Concepedia

TLDR

Legal globalization faces challenges similar to those of legal pluralism, including the irreducible plurality of legal orders, coexistence of domestic law with other orders, and lack of a superior hierarchical position. The review examines how legal pluralism interacts with legal globalization and outlines future prospects for global legal pluralism as both theory and practice. It analyzes interrelations among legal orders and proposes theoretical and practical approaches to manage them.

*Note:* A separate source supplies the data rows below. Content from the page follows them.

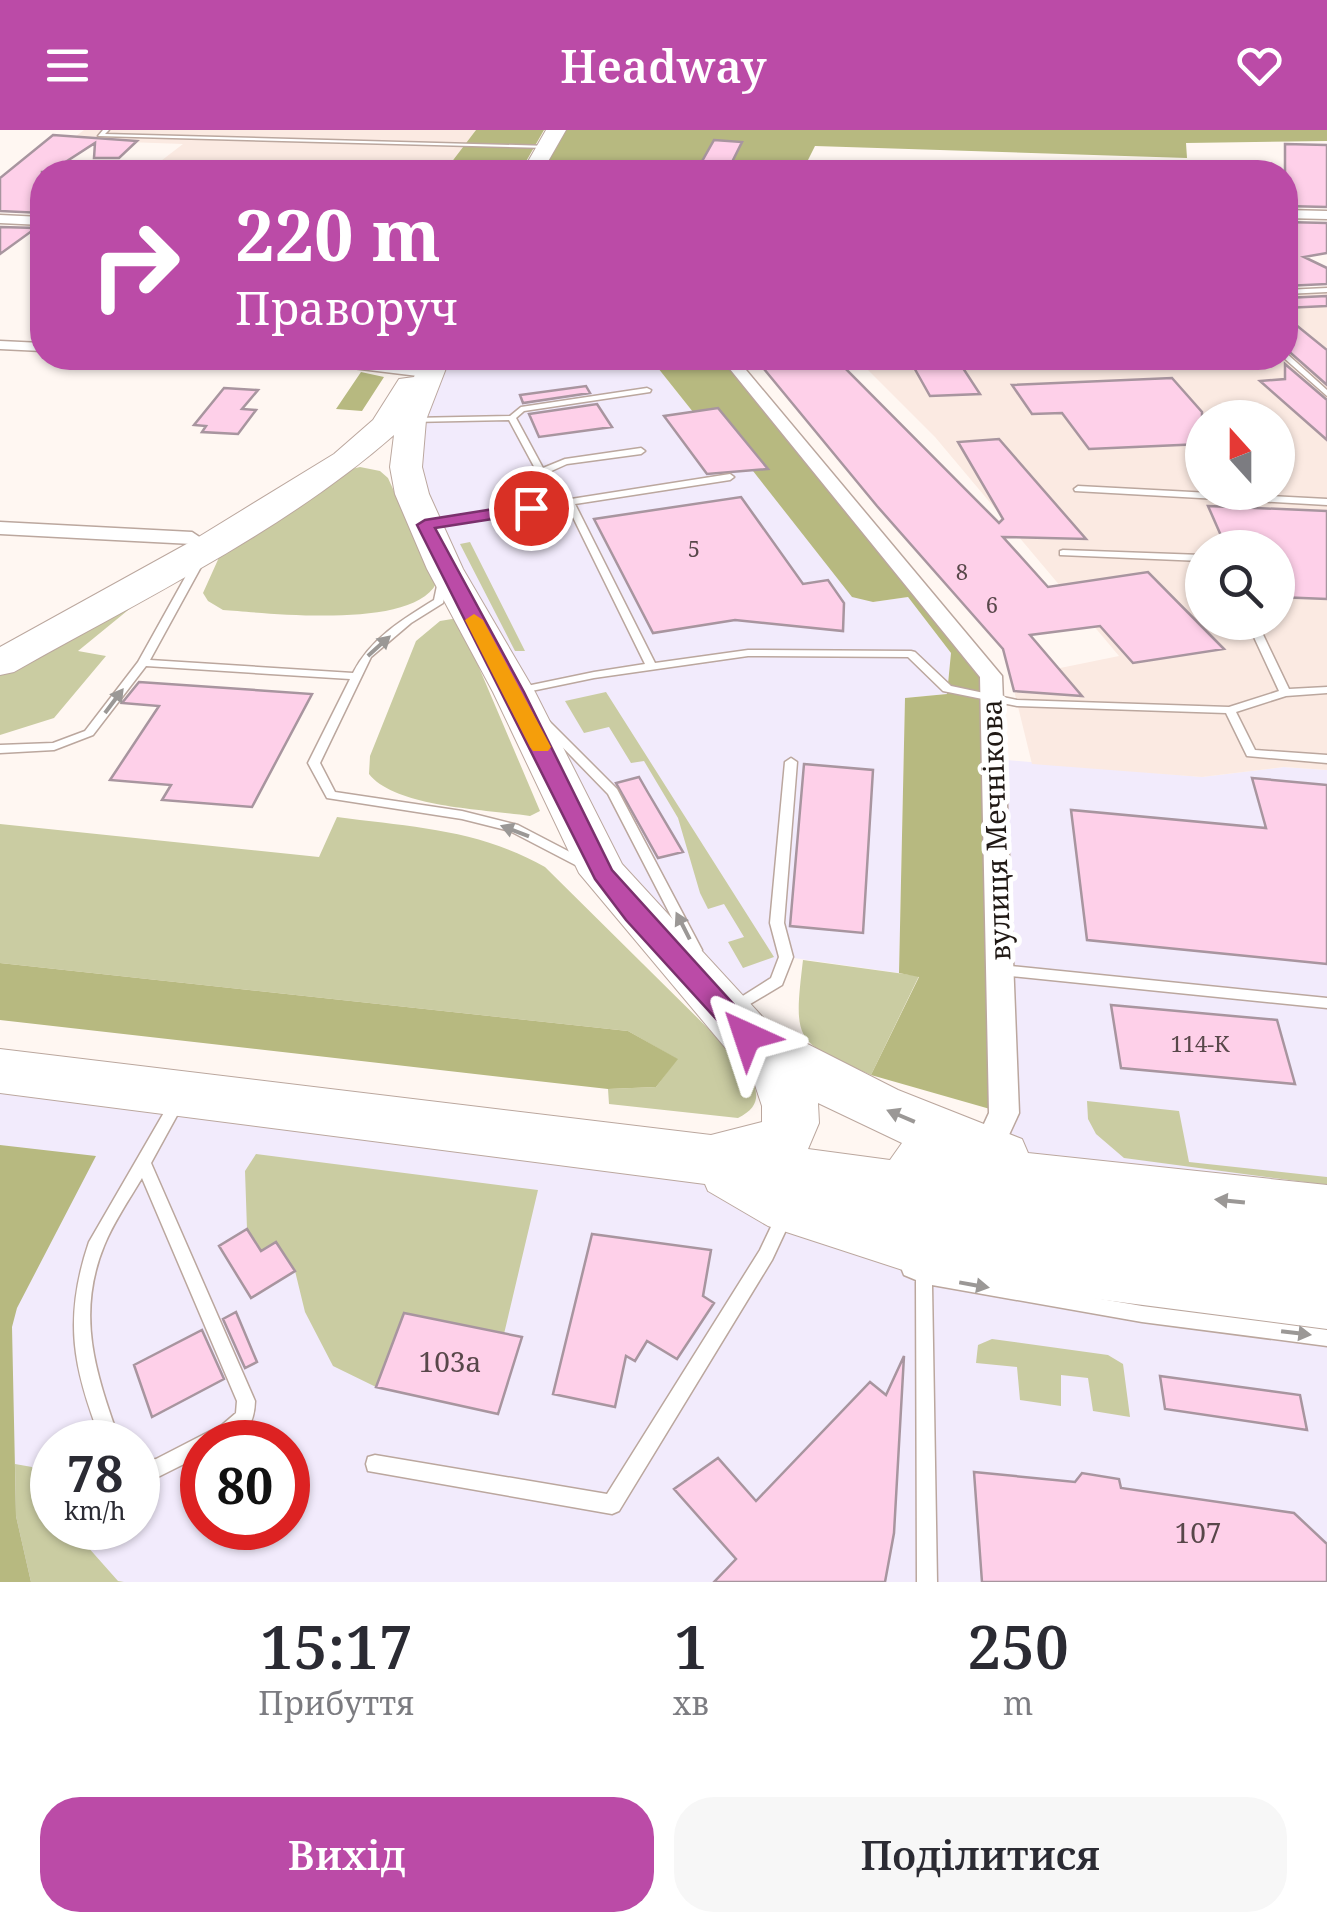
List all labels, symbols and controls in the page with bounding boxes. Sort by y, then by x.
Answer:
text: Headway [560,35,767,96]
icon: menu [40,38,95,93]
icon: heart [1232,38,1287,93]
text: 220 m [235,186,441,282]
icon: right [70,200,200,330]
text: Праворуч [235,277,458,338]
north arrow [1185,400,1295,510]
map controls [1185,400,1295,640]
pin [489,466,574,551]
icon: arrive [504,481,559,536]
button: search [1185,530,1295,640]
house number: 5 [688,533,700,563]
house number: 8 [956,556,968,586]
house number: 6 [986,589,998,619]
one-way arrow [366,635,391,657]
one-way arrow [103,688,124,714]
street label: вулиця Мечнікова [971,699,1019,961]
one-way arrow [500,823,530,838]
one-way arrow [675,912,692,941]
position arrow [695,984,799,1088]
house number: 114-К [1170,1028,1230,1058]
one-way arrow [886,1108,915,1124]
one-way arrow [1214,1193,1246,1209]
one-way arrow [959,1278,991,1293]
one-way arrow [1280,1326,1312,1342]
house number: 103а [419,1342,481,1380]
speed limit sign: 80 [180,1420,310,1550]
text: 78 [67,1439,123,1507]
text: km/h [64,1493,126,1527]
house number: 107 [1175,1513,1221,1551]
text: 15:17 [260,1605,413,1687]
text: 1 [674,1605,708,1687]
text: 250 [967,1605,1069,1687]
text: Прибуття [258,1681,415,1724]
text: хв [673,1681,709,1724]
text: m [1003,1681,1033,1724]
button: Вихід [40,1797,654,1912]
button: Поділитися [674,1797,1287,1912]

The study shows that disciplines such as comparative law, conflict of laws, public international law, and EU law are gradually adopting legal pluralism concepts, while traditional themes of law, state, community, and space are reshaped by globalization.

Abstract

Some challenges of legal globalization closely resemble those formulated earlier for legal pluralism: the irreducible plurality of legal orders, the coexistence of domestic state law with other legal orders, the absence of a hierarchically superior position transcending the differences. This review discusses how legal pluralism engages with legal globalization and how legal globalization utilizes legal pluralism. It demonstrates how several international legal disciplines—comparative law, conflict of laws, public international law, and European Union law—have slowly begun to adopt some ideas of legal pluralism. It shows how traditional themes and questions of legal pluralism—the definition of law, the role of the state, of community, and of space—are altered under conditions of globalization. It addresses interrelations between different legal orders and various ways, both theoretical and practical, to deal with them. And it provides an outlook on the future of global legal pluralism as theory and practice of global law.